High DB Load after upgrade.

Incident Report for StrongDM

Postmortem

Postmortem on the outage of June 1st, 2024.

When the database came back up after the initial upgrade, Engineering noticed an unusual spike of high activity and locking on the database; anything it tried to do got stuck behind a lot of traffic. This had not happened on prior upgrades, including recent upgrades, so it was surprising.

During the investigation Engineering discovered that a change that had rolled out earlier that day interacted poorly with a freshly started database due to a lot of traffic from customers re-connecting (this is sometimes referred to as a “Thundering Herd” problem.) Engineers rolled back to the release prior to that change and the database traffic started to return to an expected level, and connections through StrongDM started working again, but things were still slow.

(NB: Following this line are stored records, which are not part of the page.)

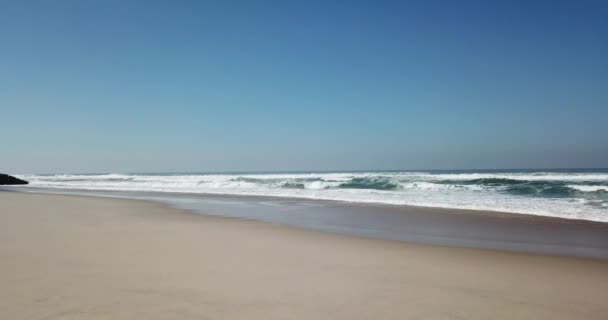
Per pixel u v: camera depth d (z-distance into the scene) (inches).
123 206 615.5
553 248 298.2
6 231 345.4
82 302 155.1
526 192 810.8
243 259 239.9
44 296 161.6
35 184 1836.9
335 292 176.2
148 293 168.6
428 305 162.1
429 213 510.0
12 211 526.6
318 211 548.4
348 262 238.4
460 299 171.2
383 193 836.0
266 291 175.2
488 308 160.2
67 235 325.1
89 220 433.4
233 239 315.6
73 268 209.2
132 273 201.0
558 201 616.4
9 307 148.1
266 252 264.1
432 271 220.5
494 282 199.8
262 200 733.9
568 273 220.2
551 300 172.2
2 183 1754.4
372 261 243.0
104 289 172.6
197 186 1263.5
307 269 217.8
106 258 235.3
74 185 1579.7
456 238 340.8
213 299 162.4
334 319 143.5
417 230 383.6
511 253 275.4
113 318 138.6
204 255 249.9
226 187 1187.3
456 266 234.2
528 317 151.1
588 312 157.9
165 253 253.9
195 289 175.6
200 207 608.1
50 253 247.8
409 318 146.5
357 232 370.0
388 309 156.0
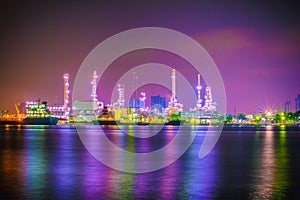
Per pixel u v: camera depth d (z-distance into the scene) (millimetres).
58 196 31125
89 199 30078
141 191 32969
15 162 54281
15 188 34281
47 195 31484
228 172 44281
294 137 134750
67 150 75500
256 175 41844
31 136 134750
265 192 32625
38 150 75312
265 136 143750
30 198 30547
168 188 34250
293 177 40344
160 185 35719
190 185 35750
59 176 40969
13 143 97062
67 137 127875
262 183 36750
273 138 127062
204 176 41188
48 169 46656
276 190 33500
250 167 48812
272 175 41906
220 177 40500
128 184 36188
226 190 33469
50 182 37188
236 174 42594
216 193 32219
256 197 30781
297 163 53094
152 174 42625
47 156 63031
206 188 34312
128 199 30078
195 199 30109
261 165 50875
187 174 42656
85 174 42438
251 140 115000
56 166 49625
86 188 34188
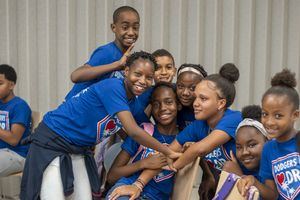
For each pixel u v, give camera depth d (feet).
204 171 9.22
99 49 9.81
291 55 13.42
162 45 14.30
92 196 9.00
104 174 10.23
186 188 8.18
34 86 15.62
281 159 6.98
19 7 15.49
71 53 15.17
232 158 8.28
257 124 7.78
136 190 8.23
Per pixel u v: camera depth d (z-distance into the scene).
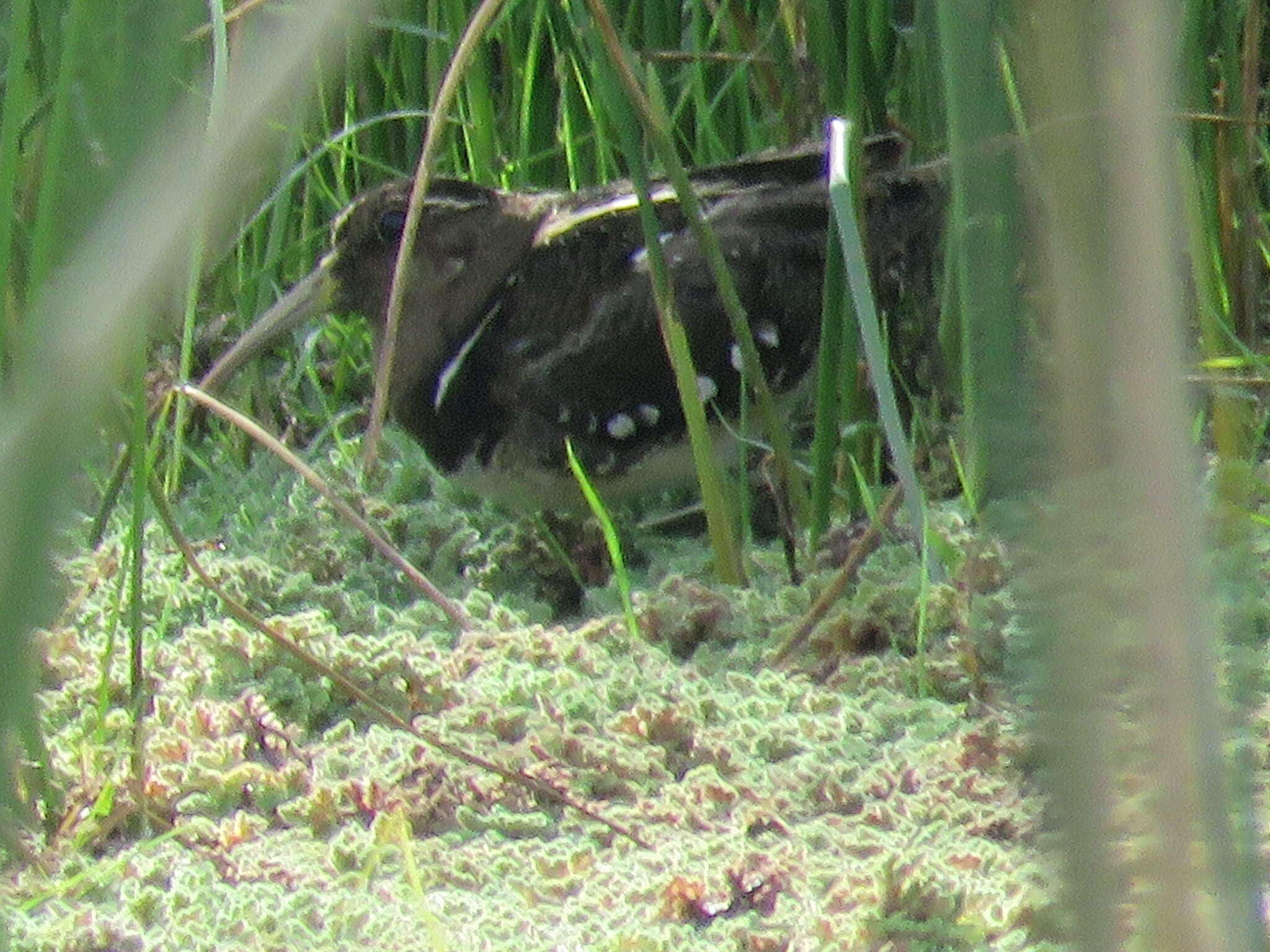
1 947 2.54
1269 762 4.62
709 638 6.61
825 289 6.51
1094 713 1.56
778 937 4.52
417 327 7.48
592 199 7.63
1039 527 1.55
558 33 8.02
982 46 1.66
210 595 6.58
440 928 4.49
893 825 5.22
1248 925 1.69
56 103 3.23
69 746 5.55
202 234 3.19
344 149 8.38
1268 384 6.71
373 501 7.52
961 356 6.37
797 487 6.91
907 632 6.39
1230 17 7.32
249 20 4.92
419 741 5.56
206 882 4.95
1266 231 7.87
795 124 7.75
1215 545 2.95
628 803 5.45
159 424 5.75
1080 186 1.47
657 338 7.27
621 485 7.52
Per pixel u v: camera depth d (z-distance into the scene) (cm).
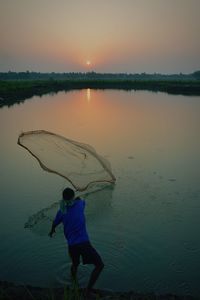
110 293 486
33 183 966
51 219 745
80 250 489
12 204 823
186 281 540
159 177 1017
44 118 2388
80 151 870
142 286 528
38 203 830
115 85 8694
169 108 3127
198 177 1023
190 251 621
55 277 548
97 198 847
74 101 4031
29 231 692
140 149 1377
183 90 6406
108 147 1407
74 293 474
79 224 490
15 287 487
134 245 639
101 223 721
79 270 560
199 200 848
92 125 2044
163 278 546
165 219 745
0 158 1230
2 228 705
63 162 817
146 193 887
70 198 500
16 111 2875
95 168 870
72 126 2000
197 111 2859
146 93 5994
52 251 620
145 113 2709
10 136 1681
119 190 904
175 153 1314
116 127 1967
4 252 617
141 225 716
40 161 775
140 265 579
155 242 651
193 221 736
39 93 5800
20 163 1163
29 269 568
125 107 3234
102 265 490
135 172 1060
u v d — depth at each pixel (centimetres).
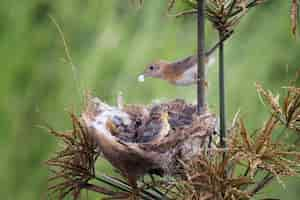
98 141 495
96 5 1161
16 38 1161
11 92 1137
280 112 478
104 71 1083
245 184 466
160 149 504
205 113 539
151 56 1096
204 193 464
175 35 1120
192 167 475
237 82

Engineering looked at other new code paths and discovered that we needed to optimize another new feature -- we were able to mitigate that quickly, and then the database fully recovered and service was responsive again.

StrongDM apologizes for the impact that this has had on our customers and we appreciate your patience. We have learned from this maintenance and have already incorporated this knowledge into our practices.

Posted Jun 13, 2024 - 14:47 UTC

Resolved

From between 9pm and 10:50pm CDT some customers were seeing failed connections and authentication issues due to the high load of the db after the scheduled upgrade. These issue should be clear at this time.

Engineering continues to monitor.

Posted Jun 01, 2024 - 02:00 UTC